**Requirements**
Return, with no changes, the lines of the items starting with the line containing "order: Caryophyllales" and continuing through the line containing "scientific name: Veronica grandiflora".

··· Records to use ···

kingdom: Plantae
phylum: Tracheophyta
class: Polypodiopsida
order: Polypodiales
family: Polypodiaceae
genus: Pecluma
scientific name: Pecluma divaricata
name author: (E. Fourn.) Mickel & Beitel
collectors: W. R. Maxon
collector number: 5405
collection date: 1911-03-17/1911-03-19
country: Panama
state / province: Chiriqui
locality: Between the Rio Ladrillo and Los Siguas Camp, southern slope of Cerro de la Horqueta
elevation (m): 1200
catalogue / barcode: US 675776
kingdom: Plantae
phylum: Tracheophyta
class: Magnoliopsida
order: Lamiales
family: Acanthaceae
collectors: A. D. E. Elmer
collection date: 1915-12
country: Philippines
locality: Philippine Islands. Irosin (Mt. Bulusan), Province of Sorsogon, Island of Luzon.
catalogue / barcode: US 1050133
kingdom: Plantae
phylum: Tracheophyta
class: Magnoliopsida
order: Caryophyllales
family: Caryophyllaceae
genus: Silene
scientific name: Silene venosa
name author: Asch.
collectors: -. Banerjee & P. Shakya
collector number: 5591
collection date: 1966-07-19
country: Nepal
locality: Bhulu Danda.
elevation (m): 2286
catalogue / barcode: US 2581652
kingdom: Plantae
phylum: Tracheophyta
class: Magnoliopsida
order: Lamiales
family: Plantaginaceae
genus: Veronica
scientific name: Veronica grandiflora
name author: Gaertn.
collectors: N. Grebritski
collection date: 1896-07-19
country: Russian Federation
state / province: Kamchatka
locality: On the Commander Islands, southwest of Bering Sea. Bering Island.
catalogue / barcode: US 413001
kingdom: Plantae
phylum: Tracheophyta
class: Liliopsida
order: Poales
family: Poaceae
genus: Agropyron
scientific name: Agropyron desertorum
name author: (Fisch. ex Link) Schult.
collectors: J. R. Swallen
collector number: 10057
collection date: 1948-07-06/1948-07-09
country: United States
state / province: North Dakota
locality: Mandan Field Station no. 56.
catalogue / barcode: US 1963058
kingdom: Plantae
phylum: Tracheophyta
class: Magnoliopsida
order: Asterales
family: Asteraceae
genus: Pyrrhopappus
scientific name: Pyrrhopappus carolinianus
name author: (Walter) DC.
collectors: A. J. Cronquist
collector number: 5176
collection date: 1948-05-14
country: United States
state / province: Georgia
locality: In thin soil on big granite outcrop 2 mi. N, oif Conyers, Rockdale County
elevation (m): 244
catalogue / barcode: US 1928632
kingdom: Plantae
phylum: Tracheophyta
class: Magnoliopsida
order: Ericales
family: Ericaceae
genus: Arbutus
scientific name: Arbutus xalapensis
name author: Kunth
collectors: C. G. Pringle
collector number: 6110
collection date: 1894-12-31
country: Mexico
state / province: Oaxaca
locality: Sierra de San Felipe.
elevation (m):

···

**Result**
order: Caryophyllales
family: Caryophyllaceae
genus: Silene
scientific name: Silene venosa
name author: Asch.
collectors: -. Banerjee & P. Shakya
collector number: 5591
collection date: 1966-07-19
country: Nepal
locality: Bhulu Danda.
elevation (m): 2286
catalogue / barcode: US 2581652
kingdom: Plantae
phylum: Tracheophyta
class: Magnoliopsida
order: Lamiales
family: Plantaginaceae
genus: Veronica
scientific name: Veronica grandiflora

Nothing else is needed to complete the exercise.